**Task brief:**
Leave out the pictures and print the records below exactly.

Data extracted from a collection
<<<<
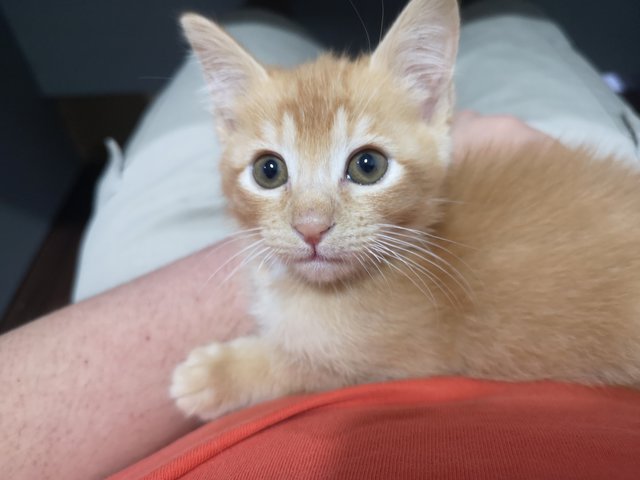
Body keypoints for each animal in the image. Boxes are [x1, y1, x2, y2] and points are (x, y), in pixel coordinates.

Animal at [170, 0, 640, 420]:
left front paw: (213, 375)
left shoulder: (400, 359)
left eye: (368, 165)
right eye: (268, 171)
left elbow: (302, 364)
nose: (311, 228)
>>>>
**Result of the exercise:**
Body keypoints for each animal in the image. Boxes are [x1, y1, x2, y2] and points are (x, y), in pixel coordinates.

Animal at [170, 0, 640, 420]:
left front paw: (213, 375)
left shoulder: (400, 359)
left eye: (368, 165)
right eye: (268, 171)
left elbow: (302, 364)
nose: (311, 228)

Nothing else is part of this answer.